### What you will do
Show each line of the records that contains the string "Kyoto".

Stored data entries
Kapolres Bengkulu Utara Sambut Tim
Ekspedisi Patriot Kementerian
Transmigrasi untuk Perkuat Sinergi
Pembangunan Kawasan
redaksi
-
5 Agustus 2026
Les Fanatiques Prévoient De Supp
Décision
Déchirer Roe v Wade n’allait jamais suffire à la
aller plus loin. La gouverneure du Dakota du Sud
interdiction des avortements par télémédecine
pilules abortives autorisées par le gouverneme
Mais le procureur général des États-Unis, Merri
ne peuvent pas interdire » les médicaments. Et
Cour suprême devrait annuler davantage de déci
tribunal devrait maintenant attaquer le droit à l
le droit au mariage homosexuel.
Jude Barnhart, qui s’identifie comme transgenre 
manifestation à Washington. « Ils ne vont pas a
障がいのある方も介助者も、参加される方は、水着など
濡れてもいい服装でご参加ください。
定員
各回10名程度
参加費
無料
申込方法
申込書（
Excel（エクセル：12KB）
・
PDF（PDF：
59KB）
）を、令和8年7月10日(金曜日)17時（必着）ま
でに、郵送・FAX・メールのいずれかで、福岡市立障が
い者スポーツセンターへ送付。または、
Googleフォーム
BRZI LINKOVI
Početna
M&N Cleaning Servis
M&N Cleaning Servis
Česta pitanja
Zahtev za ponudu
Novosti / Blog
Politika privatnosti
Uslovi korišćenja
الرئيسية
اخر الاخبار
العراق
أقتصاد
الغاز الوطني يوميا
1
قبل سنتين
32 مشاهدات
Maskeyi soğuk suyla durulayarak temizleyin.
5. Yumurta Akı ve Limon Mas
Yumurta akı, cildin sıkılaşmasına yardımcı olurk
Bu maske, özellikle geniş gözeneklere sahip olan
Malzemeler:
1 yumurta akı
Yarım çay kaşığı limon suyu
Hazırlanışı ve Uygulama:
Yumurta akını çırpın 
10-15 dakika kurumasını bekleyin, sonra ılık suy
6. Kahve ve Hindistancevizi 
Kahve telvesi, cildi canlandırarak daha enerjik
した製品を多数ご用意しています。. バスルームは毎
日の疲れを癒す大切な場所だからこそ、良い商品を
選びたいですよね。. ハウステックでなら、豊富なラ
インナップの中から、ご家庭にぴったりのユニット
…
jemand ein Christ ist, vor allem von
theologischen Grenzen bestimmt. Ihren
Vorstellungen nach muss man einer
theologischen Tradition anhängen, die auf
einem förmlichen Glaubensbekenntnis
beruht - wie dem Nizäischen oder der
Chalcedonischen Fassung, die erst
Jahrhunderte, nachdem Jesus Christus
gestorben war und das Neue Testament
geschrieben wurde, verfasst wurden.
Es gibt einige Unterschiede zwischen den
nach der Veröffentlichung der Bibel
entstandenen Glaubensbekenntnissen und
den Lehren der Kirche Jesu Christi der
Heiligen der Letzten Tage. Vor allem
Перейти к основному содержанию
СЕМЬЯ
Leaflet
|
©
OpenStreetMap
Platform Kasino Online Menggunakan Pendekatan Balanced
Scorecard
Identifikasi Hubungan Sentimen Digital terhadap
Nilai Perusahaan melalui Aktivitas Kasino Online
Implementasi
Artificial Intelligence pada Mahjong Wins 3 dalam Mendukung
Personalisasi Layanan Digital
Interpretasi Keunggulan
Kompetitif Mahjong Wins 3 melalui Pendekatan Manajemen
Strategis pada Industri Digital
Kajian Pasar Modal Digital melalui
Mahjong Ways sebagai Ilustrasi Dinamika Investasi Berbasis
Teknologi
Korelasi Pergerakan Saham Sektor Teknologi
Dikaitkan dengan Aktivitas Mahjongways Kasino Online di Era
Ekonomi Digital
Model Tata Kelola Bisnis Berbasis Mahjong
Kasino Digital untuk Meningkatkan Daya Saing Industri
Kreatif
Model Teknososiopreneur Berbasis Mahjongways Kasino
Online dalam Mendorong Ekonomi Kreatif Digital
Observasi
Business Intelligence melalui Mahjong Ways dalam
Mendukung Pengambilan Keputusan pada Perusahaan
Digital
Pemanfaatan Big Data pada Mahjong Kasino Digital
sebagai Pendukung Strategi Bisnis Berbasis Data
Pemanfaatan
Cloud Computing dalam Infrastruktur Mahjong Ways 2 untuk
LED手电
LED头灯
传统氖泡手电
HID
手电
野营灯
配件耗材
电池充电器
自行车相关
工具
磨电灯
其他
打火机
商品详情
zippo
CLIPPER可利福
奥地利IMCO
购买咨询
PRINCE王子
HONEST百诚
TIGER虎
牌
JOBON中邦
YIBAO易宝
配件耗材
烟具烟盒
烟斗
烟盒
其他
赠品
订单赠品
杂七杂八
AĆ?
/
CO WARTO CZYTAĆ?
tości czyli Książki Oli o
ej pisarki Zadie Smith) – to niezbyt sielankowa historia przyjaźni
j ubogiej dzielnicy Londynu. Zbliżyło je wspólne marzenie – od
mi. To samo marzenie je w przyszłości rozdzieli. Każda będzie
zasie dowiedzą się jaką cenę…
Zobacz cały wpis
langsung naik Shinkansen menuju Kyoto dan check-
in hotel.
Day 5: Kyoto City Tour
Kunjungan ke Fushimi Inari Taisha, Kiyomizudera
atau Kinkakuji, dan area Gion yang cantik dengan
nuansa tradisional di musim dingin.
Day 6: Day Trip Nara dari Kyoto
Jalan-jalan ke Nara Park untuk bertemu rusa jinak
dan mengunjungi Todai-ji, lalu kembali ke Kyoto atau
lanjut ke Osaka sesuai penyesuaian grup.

### Problem solution
langsung naik Shinkansen menuju Kyoto dan check-
Day 5: Kyoto City Tour
Day 6: Day Trip Nara dari Kyoto
dan mengunjungi Todai-ji, lalu kembali ke Kyoto atau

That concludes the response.